Printf also does some rounding. Consider http://codepad.org/LLweoeHp:
float t = 0.1f;
printf("result: %f\n", t);
--
result: 0.100000
Well, it looks fine. Why? Because printf defaulted to some precision and rounded up the output. Let's dial in 50 places after decimal point: http://codepad.org/frUPOvcI
float t = 0.1f;
printf("result: %.50f\n", t);
--
result: 0.10000000149011611938476562500000000000000000000000
That's different, isn't it? After 625 the float ran out of capacity to hold more data, that's why we see zeroes.

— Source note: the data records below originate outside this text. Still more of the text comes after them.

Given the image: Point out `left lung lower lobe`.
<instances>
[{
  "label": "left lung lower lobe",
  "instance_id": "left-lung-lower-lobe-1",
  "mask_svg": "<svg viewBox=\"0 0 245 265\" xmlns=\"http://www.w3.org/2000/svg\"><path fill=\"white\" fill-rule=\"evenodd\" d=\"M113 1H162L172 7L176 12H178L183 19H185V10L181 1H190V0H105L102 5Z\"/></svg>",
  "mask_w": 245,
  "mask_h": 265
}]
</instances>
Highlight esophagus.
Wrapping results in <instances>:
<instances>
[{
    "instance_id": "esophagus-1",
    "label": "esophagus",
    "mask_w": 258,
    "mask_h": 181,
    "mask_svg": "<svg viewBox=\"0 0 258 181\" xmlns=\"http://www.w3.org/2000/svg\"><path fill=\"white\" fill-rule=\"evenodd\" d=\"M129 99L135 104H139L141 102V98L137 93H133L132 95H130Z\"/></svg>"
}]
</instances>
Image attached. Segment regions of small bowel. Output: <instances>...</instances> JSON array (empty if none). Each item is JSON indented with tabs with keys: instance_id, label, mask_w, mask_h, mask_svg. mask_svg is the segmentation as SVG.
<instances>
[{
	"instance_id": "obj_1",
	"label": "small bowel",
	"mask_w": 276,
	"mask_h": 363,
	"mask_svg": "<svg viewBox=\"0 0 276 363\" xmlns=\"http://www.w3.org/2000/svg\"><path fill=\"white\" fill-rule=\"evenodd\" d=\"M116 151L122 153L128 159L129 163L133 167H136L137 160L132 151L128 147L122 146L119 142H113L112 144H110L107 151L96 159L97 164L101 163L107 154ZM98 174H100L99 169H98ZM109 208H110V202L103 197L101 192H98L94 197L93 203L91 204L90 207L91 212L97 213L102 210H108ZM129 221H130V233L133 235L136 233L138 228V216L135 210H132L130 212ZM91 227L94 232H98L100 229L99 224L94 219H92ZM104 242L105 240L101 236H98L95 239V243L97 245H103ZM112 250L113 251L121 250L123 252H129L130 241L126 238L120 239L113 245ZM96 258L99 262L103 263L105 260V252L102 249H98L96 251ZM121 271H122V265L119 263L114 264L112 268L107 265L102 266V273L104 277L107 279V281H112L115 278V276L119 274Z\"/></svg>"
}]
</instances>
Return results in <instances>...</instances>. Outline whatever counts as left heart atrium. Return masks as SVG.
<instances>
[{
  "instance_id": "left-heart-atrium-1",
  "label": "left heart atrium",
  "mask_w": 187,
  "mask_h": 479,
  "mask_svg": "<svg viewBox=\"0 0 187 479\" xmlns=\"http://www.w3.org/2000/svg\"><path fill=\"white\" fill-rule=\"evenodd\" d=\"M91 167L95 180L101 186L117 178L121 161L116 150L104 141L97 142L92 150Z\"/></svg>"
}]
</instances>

A double can hold more digits, but 0.1 in binary is not finite. Double has to give up, eventually: http://codepad.org/RAd7Yu2r
double t = 0.1;
printf("result: %.70f\n", t);
--
result: 0.1000000000000000055511151231257827021181583404541015625000000000000000
In your example, 321.12 alone is enough to cause trouble: http://codepad.org/cgw3vUKn
float t = 321.12f;
printf("and the result is: %.50f\n", t);
result: 321.11999511718750000000000000000000000000000000000000
This is why one has to round up floating point values before presenting them to humans.
Calculator programs don't use floats or doubles at all. They implement decimal number format. eg:
struct decimal
{
int mantissa; //meaningfull digits
int exponent; //number of decimal zeroes
};
Ofc that requires reinventing all operations: addition, substraction, multiplication and division. Or just look for a decimal library.